La settimana finale di febbraio ha sottolineato una serie di problematiche politiche di primaria importanza per l’Europa, soprattutto in seguito al maltrattamento subito da Volodymyr Zelensky, presidente ucraino, durante il ricevimento alla Casa Bianca del 28 febbraio scorso. Donald Trump e il vice J.D. Vance hanno sancito uno strappo che si è iniziato a far sentire anche in Europa, continente che sta definendo il futuro delle sue politiche di Difesa e sicurezza.
La realtà parla di una problematica strutturale in cui l’Europa tutta, dall’Ue ai Paesi esterni come Regno Unito, Norvegia e Turchia, deve iniziare a pensare a un mondo in cui la garanzia di sicurezza americana non sarà più da dare per certa e, soprattutto, in cui di fronte alla ripresa delle logiche di potenza urgerà prepararsi al meglio per affrontare un deterioramento senza precedenti della sicurezza collettiva nel mondo post-Seconda guerra mondiale.
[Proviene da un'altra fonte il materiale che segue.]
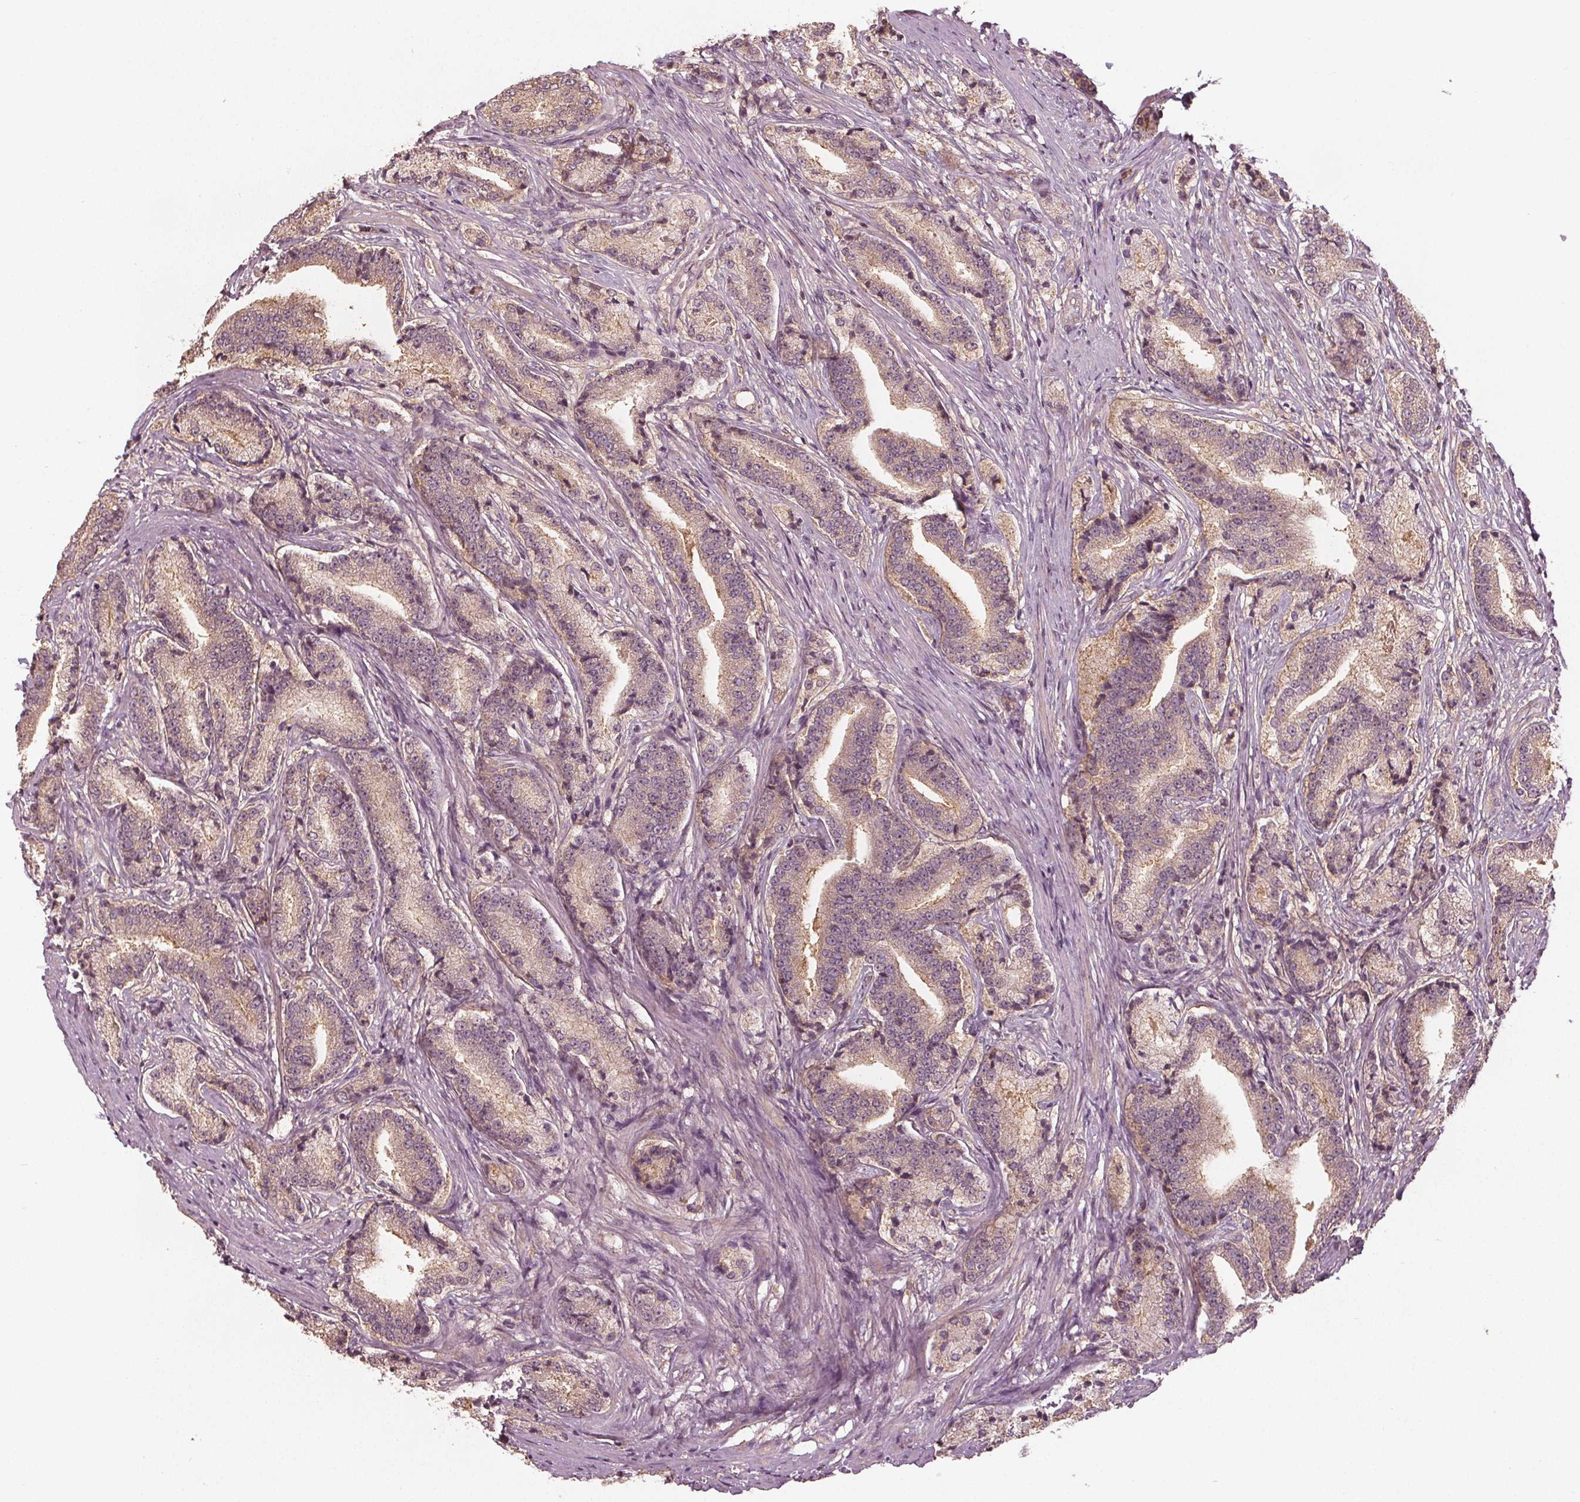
{"staining": {"intensity": "moderate", "quantity": ">75%", "location": "cytoplasmic/membranous"}, "tissue": "prostate cancer", "cell_type": "Tumor cells", "image_type": "cancer", "snomed": [{"axis": "morphology", "description": "Adenocarcinoma, High grade"}, {"axis": "topography", "description": "Prostate and seminal vesicle, NOS"}], "caption": "Protein staining displays moderate cytoplasmic/membranous positivity in approximately >75% of tumor cells in prostate high-grade adenocarcinoma. The staining is performed using DAB brown chromogen to label protein expression. The nuclei are counter-stained blue using hematoxylin.", "gene": "GNB2", "patient": {"sex": "male", "age": 61}}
Il summit di Londra del 2 marzo e quello di Bruxelles del 6 marzo assurgono dunque a crocevia della storia europea contemporanea ed è forte e comune l’attenzione a mettere a terra progetti di sviluppo orientati al rafforzamento delle capacità militari europee per alzare la soglia della deterrenza, procedere a sancire lo sviluppo di forze armate solide e in grado di garantire proiezione, protezione e prevenzione delle principali minacce. Ad oggi, ci rendiamo conto del fatto che non serve limitarsi a piangere il distacco dagli Usa. Urge piuttosto concentrarsi sullo sviluppo di capacità comuni, spesso rimaste nel cassetto, dalle 60mila unità che un programma datato 1999 chiedeva di poter mobilitare al network difensivo europeo dell’Alleanza Atlantica che dovrebbe garantire la mobilitazione agile di 300mila uomini. L’America ha deciso di scegliere, senza gradualità e con strappi, un’altra strada. L’Europa ora cosa farà?